Bei meinem Exfreund, der ebenfalls depressiv ist, war es ebenfalls extrem anstrengend. Jedes Mal, wenn er schlecht drauf war, sollte ich ihn aufbauen. Dazu kamen Klammern und komplett abgestumpfte Phasen, wenn ich mich trennen wollte, weil es mir zu viel wurde. Aus Angst, er würde sich wieder versuchen umzubringen, stimmte ich dann mehrmals doch zu, weiter zusammenzubleiben. Bis ich es irgendwann nicht mehr konnte, weil es einfach zu viel wurde. Da wurde ich mir selber wichtiger und beendete es, weil mir klar wurde, dass ich nicht diejenige sein konnte, die für ihn und seine Emotionen Verantwortung übernahm.
Ich denke, genau wie deine Mama, dass die Depression deines (Ex-)Freundes ihn total abstumpft. Menschen mit Depressionen eines derartigen Ausmaßes fühlen tatsächlich nichts mehr oder nur ganz wenig. Es ist eine der schwersten Formen. Aber genauso therapierbar!
Eigentlich braucht man in dieser Situation jemanden, der einem in den Ar. tritt und sagt ''Komm, wir gehen jetzt in die Klinik und du bleibst da, denn du hast ein massives Problem, mein Freund''. Man muss aber das richtige Maß finden. Helfen ist okay. Verantwortung übernehmen für ihn, seine Gefühle und sein Leben....nicht okay! Denn daran geht man selber kaputt und das schafft ein ungesundes Verhältnis von Macht und Verantwortung innerhalb einer Beziehung. Von ihm muss aber leider auch ein winziger Funken Wille da sein. Zumindesg so viel, dass er in einer Klinik bleibt. Bei so heftigen Depressionen ist eine ambulante Psychotherapie idR nicht ausreichend. Falls du die Kraft und den Willen hast, kannst du ihm das vorschlagen. Mir hat die Tagesklinik das Leben gerettet. Das Konzept dort war toll. Ich habe tolle Menschen kennengelernt und bin von schwer depressiv mit leicht neurotischen Zügen und selbstverletzendem Verhalten zu phasenweise leicht depressiv gegangen, innerhalb eines Jahres. Aber nur, weil ich Hilfe wollte und weil ich tolle Freunde habe.
Fazit:
Du kannst helfen, indem du ihn an professionelle Hilfe überweist. Für den Anfang einfach den Hausarzt, den sozialpsychiatrischen Dienst, direkt die Psychiatrie. Oft hilft es, das schmackhaft zu machen, denn wenn man depressiv ist, hat man meist vor sowas auch Angst oder denkt, dass es eh nichts bringen wird usw. Das ist eben die Krankheit.
Was du NICHT tun kannst und solltest, auch wenn du ihn liebst und helfen willst, ist seine Probleme für ihn zu lösen. Du kannst ihn nicht therapieren und glücklich machen. Du kannst seine Last nicht auf dich übertragen, es wird nicht funktionieren, es hilft der Depression nicht und raubt nur dir die Kraft.
Wenn du mit jemand depressivem zusammen sein möchtest, brauchst du viel Kraft und Verständnis. Nicht jeder ist dafür geschaffen und das ist auch okay so. Verhalten wie seins ist ganz typisch für Depressive. Man ist quasi nicht lebensfähig, man kriegt gar nichts mehr auf die Reihe.
Ich wünsche dir viel Glück. Man kann das aber schaffen. Ich habe es mit meiner besten Freundin auch geschafft. Sie ist in Behandlung und ich bin in Behandlung, uns geht es schon besser. Wichtig sind Geduld, offene Kommunikation. Und immer wieder ein Auf-Sich-Selbst-Hören. Gib dich für niemanden auf, das ist sehr wichtig dabei. Denn damit wirst du ihm auch nicht helfen. Und dir noch viel weniger.

--

◆ **Fragen zum Text**:
1) In welchem Zeitraum ging die schreibende Person laut dem Text über Depression in Partnerschaften dank der Tagesklinik von schwer depressiv zu phasenweise leicht depressiv über?
2) Zitieren Sie aus dem Text über Depression in Partnerschaften alles von „Ich wünsche dir“ bis einschließlich „noch viel weniger.“.

◆ **Bereitgestellte Daten**:
--

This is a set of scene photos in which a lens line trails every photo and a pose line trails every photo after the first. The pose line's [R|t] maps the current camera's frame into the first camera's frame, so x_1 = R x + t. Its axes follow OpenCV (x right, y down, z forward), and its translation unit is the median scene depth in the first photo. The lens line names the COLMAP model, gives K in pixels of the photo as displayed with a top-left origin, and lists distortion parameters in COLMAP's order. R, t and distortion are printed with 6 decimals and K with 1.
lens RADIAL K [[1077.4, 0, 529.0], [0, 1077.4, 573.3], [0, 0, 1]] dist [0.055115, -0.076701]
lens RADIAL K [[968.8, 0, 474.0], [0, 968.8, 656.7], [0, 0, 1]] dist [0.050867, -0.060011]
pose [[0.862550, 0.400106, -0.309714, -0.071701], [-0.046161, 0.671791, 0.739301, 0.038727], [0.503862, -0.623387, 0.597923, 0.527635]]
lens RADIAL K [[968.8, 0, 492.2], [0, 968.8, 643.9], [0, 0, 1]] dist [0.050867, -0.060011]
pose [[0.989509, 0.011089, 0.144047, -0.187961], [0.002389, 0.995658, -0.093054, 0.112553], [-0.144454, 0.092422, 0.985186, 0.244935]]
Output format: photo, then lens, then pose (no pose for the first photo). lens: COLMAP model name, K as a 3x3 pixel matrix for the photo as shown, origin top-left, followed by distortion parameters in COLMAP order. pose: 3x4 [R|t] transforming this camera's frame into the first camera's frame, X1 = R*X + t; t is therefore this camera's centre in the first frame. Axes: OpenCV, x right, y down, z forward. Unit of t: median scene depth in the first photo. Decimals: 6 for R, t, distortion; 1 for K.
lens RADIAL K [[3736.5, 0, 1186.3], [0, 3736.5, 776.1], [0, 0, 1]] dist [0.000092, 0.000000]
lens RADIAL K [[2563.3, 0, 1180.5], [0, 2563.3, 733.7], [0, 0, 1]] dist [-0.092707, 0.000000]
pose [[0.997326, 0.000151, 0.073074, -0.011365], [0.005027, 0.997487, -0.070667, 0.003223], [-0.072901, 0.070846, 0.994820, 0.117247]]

--

◆ **Bearbeitete Übung**:
1) Innerhalb eines Jahres.

2)
Ich wünsche dir viel Glück. Man kann das aber schaffen. Ich habe es mit meiner besten Freundin auch geschafft. Sie ist in Behandlung und ich bin in Behandlung, uns geht es schon besser. Wichtig sind Geduld, offene Kommunikation. Und immer wieder ein Auf-Sich-Selbst-Hören. Gib dich für niemanden auf, das ist sehr wichtig dabei. Denn damit wirst du ihm auch nicht helfen. Und dir noch viel weniger.